If play could be described for its nutritional value, what kind of nutrition would your kids be getting with their play?
It’s an intriguing concept put forward by Ya’ara Bashan Haham, an Israeli researcher and consultant specializing in children’s playground design. According to Haham, many playgrounds don’t support play that is “nutritionally” complete for kids. When selecting and designing equipment, these playgrounds don’t stimulate a broad enough array of play behaviours to support the complete physical, mental, and social development of the children who play there.
When it comes to the food we eat, Haham points out that developed countries require that the packaging stipulate the nutritional content of each item. Even bread loaves have a nutritional table to help you make an informed choice when you choose your bread.
But what about play? In the absence of a list of essential nutrients, how do we know if our children’s play is delivering everything that they need for their development? Haham has captured this idea in a series of whimsical internet memes and posters that are alternately informative and amusing. You can see them below.
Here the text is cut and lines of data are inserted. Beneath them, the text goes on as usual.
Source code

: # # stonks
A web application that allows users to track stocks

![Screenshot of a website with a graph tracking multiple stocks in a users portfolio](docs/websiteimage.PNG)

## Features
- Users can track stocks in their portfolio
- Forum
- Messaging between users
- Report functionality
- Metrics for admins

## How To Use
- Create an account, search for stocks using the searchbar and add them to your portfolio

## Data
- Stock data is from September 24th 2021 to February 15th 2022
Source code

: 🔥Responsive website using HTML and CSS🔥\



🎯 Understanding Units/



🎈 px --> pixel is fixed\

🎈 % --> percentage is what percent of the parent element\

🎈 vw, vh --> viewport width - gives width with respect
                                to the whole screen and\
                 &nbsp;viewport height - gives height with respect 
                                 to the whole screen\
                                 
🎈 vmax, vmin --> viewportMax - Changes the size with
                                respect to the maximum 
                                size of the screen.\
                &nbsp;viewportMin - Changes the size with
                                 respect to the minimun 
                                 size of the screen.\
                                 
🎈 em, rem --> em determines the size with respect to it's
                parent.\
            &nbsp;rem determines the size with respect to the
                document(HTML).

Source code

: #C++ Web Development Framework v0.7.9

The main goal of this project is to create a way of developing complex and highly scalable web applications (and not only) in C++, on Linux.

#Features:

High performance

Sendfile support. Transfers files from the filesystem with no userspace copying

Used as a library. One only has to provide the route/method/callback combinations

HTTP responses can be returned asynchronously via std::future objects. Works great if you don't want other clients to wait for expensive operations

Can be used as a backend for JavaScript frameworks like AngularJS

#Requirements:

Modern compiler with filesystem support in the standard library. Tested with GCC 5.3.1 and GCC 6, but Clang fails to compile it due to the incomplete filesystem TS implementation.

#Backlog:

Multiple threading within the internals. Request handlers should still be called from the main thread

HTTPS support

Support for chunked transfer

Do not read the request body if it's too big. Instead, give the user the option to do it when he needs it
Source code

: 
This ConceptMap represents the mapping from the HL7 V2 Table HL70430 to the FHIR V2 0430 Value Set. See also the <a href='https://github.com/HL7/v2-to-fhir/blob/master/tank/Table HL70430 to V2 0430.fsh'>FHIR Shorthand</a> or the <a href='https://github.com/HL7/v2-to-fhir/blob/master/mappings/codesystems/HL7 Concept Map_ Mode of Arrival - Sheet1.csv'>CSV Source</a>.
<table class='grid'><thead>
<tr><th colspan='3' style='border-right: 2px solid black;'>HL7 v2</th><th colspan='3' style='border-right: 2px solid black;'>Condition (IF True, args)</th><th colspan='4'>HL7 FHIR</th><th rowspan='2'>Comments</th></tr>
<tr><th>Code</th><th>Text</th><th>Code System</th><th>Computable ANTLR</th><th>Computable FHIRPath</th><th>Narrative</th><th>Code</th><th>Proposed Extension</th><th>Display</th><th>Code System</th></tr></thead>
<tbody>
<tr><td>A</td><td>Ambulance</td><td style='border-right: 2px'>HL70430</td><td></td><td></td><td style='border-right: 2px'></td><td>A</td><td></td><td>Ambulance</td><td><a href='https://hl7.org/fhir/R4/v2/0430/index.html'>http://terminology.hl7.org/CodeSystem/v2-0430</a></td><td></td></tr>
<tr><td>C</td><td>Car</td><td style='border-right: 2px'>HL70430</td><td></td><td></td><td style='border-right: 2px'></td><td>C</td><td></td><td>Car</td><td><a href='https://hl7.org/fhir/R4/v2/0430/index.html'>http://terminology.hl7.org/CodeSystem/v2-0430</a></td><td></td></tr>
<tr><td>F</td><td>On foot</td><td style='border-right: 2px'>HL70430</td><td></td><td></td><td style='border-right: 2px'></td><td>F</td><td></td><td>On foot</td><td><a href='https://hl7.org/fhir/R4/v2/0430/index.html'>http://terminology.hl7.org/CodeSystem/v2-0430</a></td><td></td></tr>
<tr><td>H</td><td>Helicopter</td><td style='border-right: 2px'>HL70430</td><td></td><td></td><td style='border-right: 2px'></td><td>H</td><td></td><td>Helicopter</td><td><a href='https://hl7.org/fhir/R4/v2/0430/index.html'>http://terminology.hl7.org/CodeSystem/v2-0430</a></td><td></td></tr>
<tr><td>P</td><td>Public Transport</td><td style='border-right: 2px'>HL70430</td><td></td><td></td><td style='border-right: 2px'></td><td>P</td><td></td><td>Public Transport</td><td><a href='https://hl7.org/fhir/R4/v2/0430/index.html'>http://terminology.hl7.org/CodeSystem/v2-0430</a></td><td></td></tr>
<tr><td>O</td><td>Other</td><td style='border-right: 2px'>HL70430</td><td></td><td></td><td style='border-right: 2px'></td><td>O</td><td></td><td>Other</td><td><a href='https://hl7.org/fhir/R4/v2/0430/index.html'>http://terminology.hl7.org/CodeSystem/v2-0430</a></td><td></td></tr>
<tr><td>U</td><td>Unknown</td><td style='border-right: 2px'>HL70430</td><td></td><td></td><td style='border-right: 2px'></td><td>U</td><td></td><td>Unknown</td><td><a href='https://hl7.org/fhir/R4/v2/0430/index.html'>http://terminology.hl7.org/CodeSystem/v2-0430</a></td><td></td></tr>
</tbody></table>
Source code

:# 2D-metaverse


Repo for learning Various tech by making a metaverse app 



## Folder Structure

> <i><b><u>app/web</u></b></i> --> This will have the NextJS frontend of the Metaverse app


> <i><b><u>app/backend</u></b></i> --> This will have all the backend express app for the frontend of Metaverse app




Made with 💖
Along with playground design, Haham invites us to ask: Are some forms of active play better than others? Is jump rope better than tag? Is a game of marbles less valuable than shooting baskets?
In truth, all play is “good.” Almost any time kids move and interact with imagination is better than the time they spend sitting on the sofa watching television. However, Haham’s memes and posters invite us to reflect in a way that can help us to ensure our kids are getting a full spectrum of play “nutrition.”